Following a moderately successful American Tour, Bowie went into the studios to record his next album "Aladdin Sane" comprising songs written on tour and reflecting his impression of  "Gods Own Country." The main innovation on this album was the piano work of veteran New York jazzman Mike Garson, but the band had never played better, and the album contained some stunning moments.  To the critics though, and to many of Bowie's followers, this album appeared something of an anticlimax compared to past glories.  It was viscously put down, but nevertheless became Bowie's biggest seller so far, and the focus of a stage act with which he made a stormy and controversial tour of Britain.  It began in chaos at the packed 18,000-seater Earls Court Stadium in London, where poor acoustics and minimal visibility ruined the proceedings for vast numbers of the audience.  At subsequent performances, however, Bowie delivered shows of such total virtuosity that few, if any, of his fans were disappointed and the rock press at last found some sympathy, and even praise, for the man whose big gig in London had been a flop.

But the stresses and strains of that last tour were enough to convince Bowie that further "live" performances were out of the question.  So, in July 1973, after a gig featuring Jeff Beck, Bowie at last renounced the stage for the recording studio and movie lot.
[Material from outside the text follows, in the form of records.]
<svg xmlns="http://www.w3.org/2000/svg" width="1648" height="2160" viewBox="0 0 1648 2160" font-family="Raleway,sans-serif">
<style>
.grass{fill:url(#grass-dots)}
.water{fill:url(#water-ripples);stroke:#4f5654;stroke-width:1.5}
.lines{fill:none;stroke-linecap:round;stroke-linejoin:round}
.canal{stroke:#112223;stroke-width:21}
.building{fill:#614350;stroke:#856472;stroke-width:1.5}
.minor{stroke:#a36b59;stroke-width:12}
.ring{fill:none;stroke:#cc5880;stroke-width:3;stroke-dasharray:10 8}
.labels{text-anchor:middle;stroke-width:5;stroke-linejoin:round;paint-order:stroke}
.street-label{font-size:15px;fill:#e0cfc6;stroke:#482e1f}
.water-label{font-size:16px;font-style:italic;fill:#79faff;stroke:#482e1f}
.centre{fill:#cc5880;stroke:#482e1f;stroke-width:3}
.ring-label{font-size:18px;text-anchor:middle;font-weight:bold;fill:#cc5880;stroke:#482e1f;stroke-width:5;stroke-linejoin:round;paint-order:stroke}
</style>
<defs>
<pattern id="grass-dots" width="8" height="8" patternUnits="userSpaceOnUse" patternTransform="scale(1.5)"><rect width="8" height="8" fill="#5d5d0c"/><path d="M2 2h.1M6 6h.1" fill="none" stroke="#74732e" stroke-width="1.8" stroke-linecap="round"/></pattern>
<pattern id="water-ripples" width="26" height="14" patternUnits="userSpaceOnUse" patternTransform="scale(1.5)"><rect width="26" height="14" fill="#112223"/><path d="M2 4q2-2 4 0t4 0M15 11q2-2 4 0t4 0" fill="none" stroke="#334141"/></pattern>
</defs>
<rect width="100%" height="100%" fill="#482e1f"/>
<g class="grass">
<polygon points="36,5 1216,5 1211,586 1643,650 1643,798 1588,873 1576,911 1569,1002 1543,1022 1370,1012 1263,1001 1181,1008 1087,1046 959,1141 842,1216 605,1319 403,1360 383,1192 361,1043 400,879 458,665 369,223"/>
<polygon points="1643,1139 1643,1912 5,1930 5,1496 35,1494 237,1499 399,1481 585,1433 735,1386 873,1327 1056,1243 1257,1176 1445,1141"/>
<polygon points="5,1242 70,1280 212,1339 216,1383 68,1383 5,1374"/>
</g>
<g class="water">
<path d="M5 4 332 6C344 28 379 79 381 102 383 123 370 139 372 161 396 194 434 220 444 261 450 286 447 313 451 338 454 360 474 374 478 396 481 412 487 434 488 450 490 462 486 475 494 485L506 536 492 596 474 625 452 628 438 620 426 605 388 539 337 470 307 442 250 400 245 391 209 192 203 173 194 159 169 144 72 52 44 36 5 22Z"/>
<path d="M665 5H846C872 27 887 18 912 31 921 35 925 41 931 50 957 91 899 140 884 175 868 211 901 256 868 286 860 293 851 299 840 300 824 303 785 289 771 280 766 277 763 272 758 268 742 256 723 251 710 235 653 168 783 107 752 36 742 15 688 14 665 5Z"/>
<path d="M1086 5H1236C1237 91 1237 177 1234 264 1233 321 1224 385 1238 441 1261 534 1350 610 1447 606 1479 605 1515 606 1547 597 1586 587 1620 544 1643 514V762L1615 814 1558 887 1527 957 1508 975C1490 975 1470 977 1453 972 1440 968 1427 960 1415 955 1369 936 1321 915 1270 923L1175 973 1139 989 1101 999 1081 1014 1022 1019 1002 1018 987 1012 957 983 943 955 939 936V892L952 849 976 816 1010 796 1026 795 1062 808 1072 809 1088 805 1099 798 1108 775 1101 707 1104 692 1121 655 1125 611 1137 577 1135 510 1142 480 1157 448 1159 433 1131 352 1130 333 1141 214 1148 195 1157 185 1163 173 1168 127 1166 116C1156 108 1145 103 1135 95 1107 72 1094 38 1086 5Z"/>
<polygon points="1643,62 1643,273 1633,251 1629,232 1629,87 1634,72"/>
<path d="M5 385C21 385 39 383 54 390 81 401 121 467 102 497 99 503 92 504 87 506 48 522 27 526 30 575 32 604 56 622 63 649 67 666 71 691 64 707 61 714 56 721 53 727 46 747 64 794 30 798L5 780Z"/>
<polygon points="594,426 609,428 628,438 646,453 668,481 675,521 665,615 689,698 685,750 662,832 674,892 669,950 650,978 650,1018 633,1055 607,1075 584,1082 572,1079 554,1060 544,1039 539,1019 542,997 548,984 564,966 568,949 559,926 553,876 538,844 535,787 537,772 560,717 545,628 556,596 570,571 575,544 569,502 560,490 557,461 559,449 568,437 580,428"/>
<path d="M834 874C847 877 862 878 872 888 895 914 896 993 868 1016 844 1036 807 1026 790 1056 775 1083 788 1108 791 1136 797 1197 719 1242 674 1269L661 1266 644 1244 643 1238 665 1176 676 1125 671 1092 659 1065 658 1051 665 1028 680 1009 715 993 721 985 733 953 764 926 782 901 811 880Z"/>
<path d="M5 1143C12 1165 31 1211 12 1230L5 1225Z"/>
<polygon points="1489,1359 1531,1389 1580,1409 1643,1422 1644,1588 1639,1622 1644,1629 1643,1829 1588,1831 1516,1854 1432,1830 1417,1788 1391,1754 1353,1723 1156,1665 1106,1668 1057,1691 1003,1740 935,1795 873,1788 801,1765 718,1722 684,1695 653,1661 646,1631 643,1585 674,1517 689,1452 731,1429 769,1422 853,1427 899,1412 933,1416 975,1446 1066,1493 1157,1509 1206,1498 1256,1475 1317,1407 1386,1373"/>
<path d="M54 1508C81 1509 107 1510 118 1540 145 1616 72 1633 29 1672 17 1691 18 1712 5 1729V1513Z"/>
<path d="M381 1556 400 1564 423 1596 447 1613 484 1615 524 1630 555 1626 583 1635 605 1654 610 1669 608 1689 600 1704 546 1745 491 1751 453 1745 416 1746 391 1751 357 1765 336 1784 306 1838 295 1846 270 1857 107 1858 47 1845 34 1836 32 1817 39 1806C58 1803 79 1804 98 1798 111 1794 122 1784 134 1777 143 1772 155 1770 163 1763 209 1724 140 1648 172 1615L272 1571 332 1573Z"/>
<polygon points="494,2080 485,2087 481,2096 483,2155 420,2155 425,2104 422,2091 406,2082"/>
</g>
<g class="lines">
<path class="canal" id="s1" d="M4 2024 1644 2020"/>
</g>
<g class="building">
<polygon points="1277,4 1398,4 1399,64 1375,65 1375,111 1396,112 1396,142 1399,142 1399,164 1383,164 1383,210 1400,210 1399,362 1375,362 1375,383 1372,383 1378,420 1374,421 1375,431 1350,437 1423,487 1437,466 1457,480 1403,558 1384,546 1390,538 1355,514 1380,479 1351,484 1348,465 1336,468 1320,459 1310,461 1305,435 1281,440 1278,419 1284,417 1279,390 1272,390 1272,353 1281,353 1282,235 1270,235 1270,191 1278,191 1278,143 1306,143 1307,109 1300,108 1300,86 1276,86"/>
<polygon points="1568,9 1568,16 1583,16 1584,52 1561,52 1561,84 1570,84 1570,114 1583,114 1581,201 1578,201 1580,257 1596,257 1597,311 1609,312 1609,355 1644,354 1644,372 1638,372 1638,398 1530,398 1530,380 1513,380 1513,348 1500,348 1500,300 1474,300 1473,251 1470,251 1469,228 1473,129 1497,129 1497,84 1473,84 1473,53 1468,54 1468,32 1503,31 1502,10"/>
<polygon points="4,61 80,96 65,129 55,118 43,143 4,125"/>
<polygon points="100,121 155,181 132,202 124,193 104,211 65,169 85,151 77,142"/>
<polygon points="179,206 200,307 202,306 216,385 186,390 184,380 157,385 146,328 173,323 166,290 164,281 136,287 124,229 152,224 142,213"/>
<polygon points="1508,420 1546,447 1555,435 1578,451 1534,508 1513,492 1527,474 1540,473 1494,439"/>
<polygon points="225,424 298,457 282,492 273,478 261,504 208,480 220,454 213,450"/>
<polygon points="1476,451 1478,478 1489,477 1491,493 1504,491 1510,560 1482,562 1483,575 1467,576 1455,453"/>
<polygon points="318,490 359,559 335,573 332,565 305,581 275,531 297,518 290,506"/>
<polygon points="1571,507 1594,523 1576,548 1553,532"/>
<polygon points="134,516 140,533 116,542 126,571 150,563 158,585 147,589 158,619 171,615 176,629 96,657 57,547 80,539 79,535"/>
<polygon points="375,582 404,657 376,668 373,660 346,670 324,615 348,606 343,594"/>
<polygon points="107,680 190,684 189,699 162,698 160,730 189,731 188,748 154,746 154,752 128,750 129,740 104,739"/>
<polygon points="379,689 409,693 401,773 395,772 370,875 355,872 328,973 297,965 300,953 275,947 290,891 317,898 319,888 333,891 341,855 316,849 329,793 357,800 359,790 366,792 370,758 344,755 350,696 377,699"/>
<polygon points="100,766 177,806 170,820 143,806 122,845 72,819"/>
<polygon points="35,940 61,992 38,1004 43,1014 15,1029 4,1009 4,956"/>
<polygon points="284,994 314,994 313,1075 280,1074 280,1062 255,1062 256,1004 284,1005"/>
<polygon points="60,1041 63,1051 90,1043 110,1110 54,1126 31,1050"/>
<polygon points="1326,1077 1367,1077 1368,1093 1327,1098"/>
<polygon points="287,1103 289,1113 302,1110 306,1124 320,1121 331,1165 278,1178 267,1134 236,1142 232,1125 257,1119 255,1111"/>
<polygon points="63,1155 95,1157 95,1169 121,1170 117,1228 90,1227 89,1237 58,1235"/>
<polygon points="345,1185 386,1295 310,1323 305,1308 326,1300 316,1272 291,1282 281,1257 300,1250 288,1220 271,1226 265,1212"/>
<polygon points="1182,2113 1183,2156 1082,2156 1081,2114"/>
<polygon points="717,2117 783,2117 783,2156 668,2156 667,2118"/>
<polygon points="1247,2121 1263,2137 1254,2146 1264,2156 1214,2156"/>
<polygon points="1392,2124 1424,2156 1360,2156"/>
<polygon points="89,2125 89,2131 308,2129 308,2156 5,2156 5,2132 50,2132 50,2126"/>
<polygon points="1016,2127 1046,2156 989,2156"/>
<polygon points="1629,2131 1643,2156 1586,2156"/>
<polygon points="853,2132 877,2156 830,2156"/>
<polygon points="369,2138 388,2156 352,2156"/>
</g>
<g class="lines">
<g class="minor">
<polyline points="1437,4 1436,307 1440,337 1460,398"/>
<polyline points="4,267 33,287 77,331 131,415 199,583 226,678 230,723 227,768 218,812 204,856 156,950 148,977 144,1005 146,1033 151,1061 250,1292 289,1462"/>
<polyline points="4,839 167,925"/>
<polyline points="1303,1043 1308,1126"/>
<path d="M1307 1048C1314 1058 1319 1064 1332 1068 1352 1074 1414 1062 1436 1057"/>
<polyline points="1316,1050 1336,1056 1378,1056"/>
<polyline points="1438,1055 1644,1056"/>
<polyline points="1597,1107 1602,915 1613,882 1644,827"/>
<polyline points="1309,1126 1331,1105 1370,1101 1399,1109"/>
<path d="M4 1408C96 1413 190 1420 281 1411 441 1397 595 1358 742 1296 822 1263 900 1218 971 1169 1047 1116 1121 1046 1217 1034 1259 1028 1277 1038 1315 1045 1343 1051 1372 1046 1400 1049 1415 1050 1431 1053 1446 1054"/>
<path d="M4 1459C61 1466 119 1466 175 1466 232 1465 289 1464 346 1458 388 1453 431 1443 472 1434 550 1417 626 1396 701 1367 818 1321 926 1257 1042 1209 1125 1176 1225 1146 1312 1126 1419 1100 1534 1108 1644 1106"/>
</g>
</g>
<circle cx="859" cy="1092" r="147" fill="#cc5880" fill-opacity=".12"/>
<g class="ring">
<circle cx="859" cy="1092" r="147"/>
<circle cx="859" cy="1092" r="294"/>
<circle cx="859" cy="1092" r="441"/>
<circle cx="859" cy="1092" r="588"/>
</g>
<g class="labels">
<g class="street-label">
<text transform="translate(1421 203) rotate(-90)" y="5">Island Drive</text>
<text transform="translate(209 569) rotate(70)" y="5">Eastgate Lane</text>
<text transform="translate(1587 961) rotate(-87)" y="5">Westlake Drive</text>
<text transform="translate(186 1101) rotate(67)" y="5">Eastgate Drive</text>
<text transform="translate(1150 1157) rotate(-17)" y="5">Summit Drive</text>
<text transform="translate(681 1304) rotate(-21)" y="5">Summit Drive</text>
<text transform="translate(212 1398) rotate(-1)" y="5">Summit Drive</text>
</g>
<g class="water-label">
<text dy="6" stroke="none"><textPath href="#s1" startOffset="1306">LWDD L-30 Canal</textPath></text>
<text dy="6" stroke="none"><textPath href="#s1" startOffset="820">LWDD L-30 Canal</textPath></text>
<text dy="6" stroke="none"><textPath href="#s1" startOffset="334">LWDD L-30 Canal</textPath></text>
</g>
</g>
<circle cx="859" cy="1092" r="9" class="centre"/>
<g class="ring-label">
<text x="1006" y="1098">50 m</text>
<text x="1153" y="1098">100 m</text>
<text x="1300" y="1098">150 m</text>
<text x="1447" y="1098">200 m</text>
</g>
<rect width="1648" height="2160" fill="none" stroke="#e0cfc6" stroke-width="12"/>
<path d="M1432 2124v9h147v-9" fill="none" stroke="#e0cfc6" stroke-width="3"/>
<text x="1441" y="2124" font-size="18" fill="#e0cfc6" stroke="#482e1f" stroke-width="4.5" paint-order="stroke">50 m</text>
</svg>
So much for history then.  In the final analysis, why is David Bowie so deeply disturbing?  Why did so many people feel threatened by his very existence?  Reasons  are manifold.  Firstly, some folks found him "cold" and "contrived".  On the face of it, there's some substance for this charge: but Bowie never claimed to be a spontaneous boogier.  The creative processes that go into producing work like Bowie's are far more complex and precise than those of his contemporaries, and this very complexity renders any impression of spontaneity laughable.  Also every aspect of Bowie's operation has equal importance.  The clothes, performances, the records, the composing - they are all part of the total experiment in living that Bowie carries on every moment of his life.

Bowie's particular vision of the world and the life-styles that go with it, mean that his influence goes far beyond a bunch of songs and a stage act.  From now on, it seems as though Bowie will be "leading from the back", as his career opens up and he is beginning to concentrate on work in the studio and various film projects.  But to backtrack.  On the eve of his big teenage breakthrough, Bowie sang in "Star" from the Ziggy album

I could do with the money,
I'm so whacked out with things as they are,
I'd send my photograph to my honey,
And I'd come on like a regular superstar.

and ended with this line:

I could make it all worthwhile as a rock and roll star.

As in all good fairy stories, the charm worked.  He did just like he said he would.  It leaves you wondering if "Rock n Roll Suicide" the song he finished his last live" gig with - had perhaps been written for that very occasion.